Run the pig script, for example, pig javabloger_testscript.pig. The execution status is as follows:

Execution result:

2. Run the java code and print the running result.
Import java. io. IOException;
Import java. util. Iterator;

Import org. apache. pig. PigServer;
Import org. apache. pig. data. Tuple;

Public class LocalPig {
Public static void main (String [] args ){
Try {
PigServer pigServer = new PigServer ("local ");
RunIdQuery (pigServer, "passwd ");
} Catch (Exception e ){
}
}

Public static void runIdQuery (PigServer pigServer, String inputFile) throws IOException {
PigServer. registerQuery ("LoadFile = load'" + inputFile + "'using PigStorage (':');");
PigServer. registerQuery ("Result = foreach A generate $0 as id ;");
Iterator Result = pigServer. openIterator ("Result ");
While (result. hasNext ()){
Tuple t = result. next ();
System. out. println (t );
}
// PigServer. store ("B", "output ");

}
}

-End-

Original article address: Apache Pig Entry 1-Introduction/basic architecture/comparison with Hive. Thank you for sharing it with me.

Contact Us

The content source of this page is from Internet, which doesn't represent Alibaba Cloud's opinion; products and services mentioned on that page don't have any relationship with Alibaba Cloud. If the content of the page makes you feel confusing, please write us an email, we will handle the problem within 5 days after receiving your email.

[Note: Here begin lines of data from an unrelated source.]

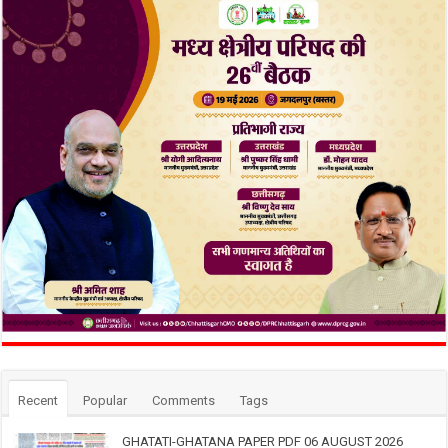
Recent
Popular
Comments
Tags
GHATATI-GHATANA PAPER PDF 06 AUGUST 2026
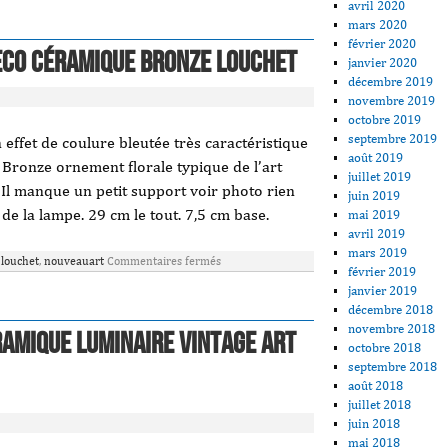
avril 2020
mars 2020
février 2020
eco Céramique Bronze Louchet
janvier 2020
décembre 2019
novembre 2019
octobre 2019
septembre 2019
ffet de coulure bleutée très caractéristique
août 2019
 Bronze ornement florale typique de l’art
juillet 2019
 Il manque un petit support voir photo rien
juin 2019
e la lampe. 29 cm le tout. 7,5 cm base.
mai 2019
avril 2019
mars 2019
,
louchet
,
nouveauart
Commentaires fermés
février 2019
janvier 2019
décembre 2018
novembre 2018
RAMIQUE LUMINAIRE VINTAGE ART
octobre 2018
septembre 2018
août 2018
juillet 2018
juin 2018
mai 2018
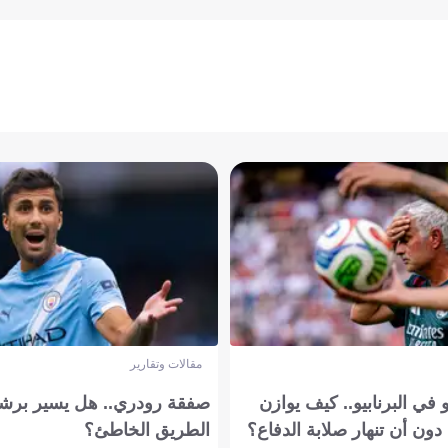
مقالات وتقارير
في البرنابيو.. كيف يوازن
صفقة رودري.. هل يسير برشل
دون أن تنهار صلابة الدفاع؟
الطريق الخاطئ؟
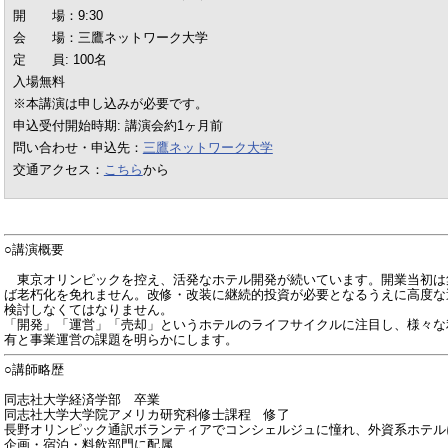
開 場：9:30
会 場：三鷹ネットワーク大学
定 員: 100名
入場無料
※本講演は申し込みが必要です。
申込受付開始時期: 講演会約1ヶ月前
問い合わせ・申込先：
三鷹ネットワーク大学
交通アクセス：
こちら
から
○講演概要
東京オリンピックを控え、活発なホテル開発が続いています。開業当初は
ば老朽化を免れません。改修・改装に継続的投資が必要となるうえに高度な
検討しなくてはなりません。
「開発」「運営」「売却」というホテルのライフサイクルに注目し、様々な
有と事業運営の課題を明らかにします。
○講師略歴
同志社大学経済学部 卒業
同志社大学大学院アメリカ研究科修士課程 修了
長野オリンピック通訳ボランティアでコンシェルジュに憧れ、外資系ホテ
企画・宿泊・料飲部門に配属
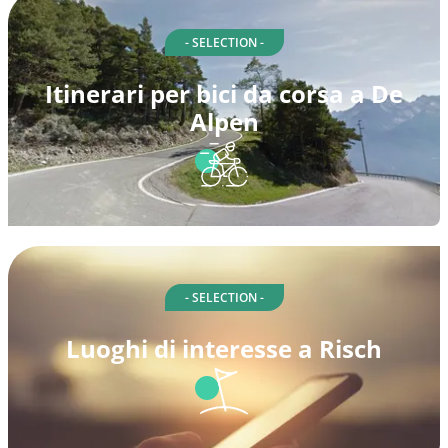
- SELECTION -
Itinerari per bici da corsa a De
Alpen
- SELECTION -
Luoghi di interesse a Risch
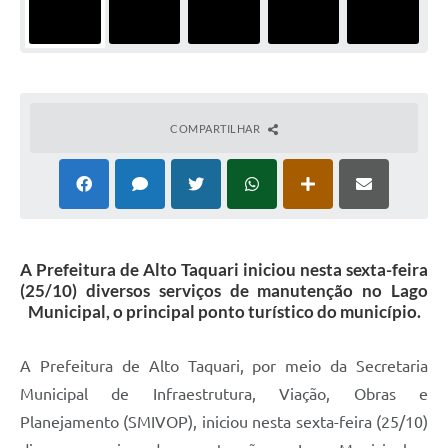
COMPARTILHAR
A Prefeitura de Alto Taquari iniciou nesta sexta-feira
(25/10) diversos serviços de manutenção no Lago
Municipal, o principal ponto turístico do município.
A Prefeitura de Alto Taquari, por meio da Secretaria
Municipal de Infraestrutura, Viação, Obras e
Planejamento (SMIVOP), iniciou nesta sexta-feira (25/10)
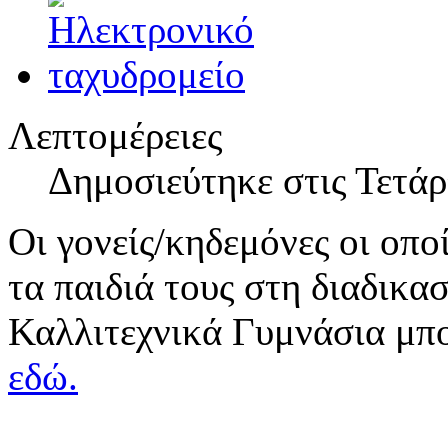
Λεπτομέρειες
Δημοσιεύτηκε στις Τετά
Οι γονείς/κηδεμόνες οι οπ
τα παιδιά τους στη διαδικα
Καλλιτεχνικά Γυμνάσια μπ
εδώ.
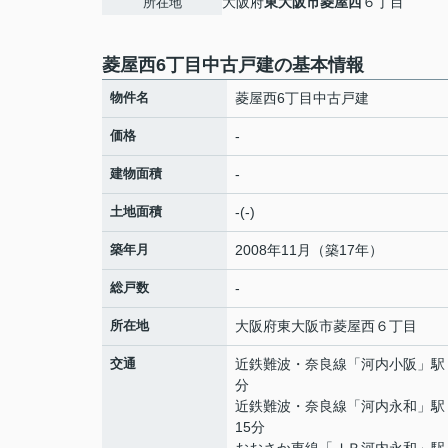
大阪府
東大阪市
菱屋西
６丁目
所在地
菱屋西6丁目中古戸建の基本情報
物件名
菱屋西6丁目中古戸建
価格
-
建物面積
-
土地面積
-(-)
築年月
2008年11月（築17年）
総戸数
-
所在地
大阪府
東大阪市
菱屋西
６丁目
交通
近鉄難波・奈良線
「
河内小阪
」駅
分
近鉄難波・奈良線
「
河内永和
」駅
15分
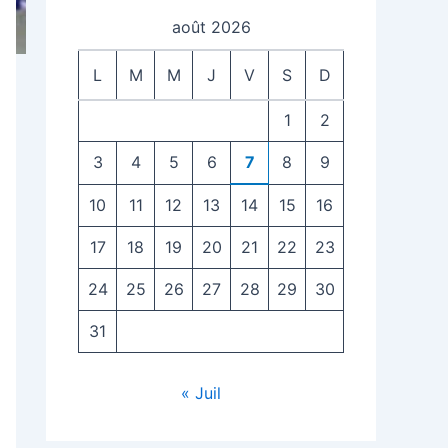
août 2026
L
M
M
J
V
S
D
1
2
3
4
5
6
7
8
9
10
11
12
13
14
15
16
17
18
19
20
21
22
23
24
25
26
27
28
29
30
31
« Juil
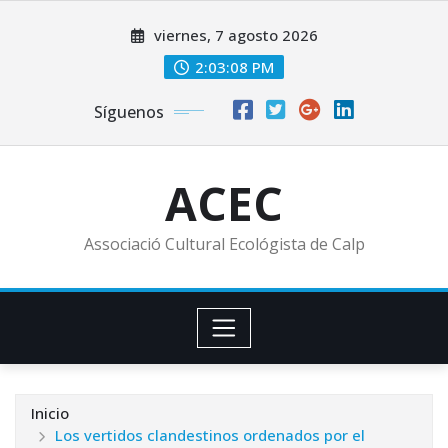
Saltar
viernes, 7 agosto 2026
al
contenido
2:03:09 PM
Síguenos
ACEC
Associació Cultural Ecológista de Calp
Inicio
Los vertidos clandestinos ordenados por el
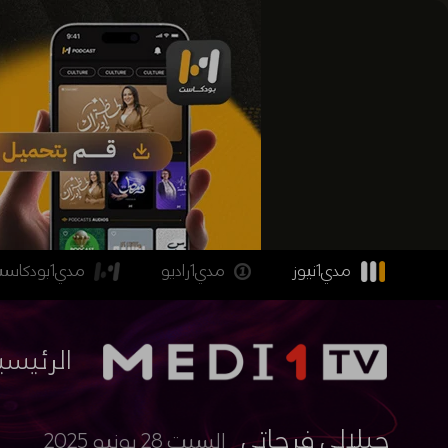
مدي1نيوز
مدي1راديو
مدي1بودكاست
الرئيسي
جيلالي فرحاتي
السبت 28 يونيو 2025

If you find any instances of plagiarism from the community, please send an email to: info-contact@alibabacloud.com and provide relevant evidence. A staff member will contact you within 5 working days.

A Free Trial That Lets You Build Big!

Start building with 50+ products and up to 12 months usage for Elastic Compute Service

  • Sales Support

    1 on 1 presale consultation

  • After-Sales Support

    24/7 Technical Support 6 Free Tickets per Quarter Faster Response

  • Alibaba Cloud offers highly flexible support services tailored to meet your exact needs.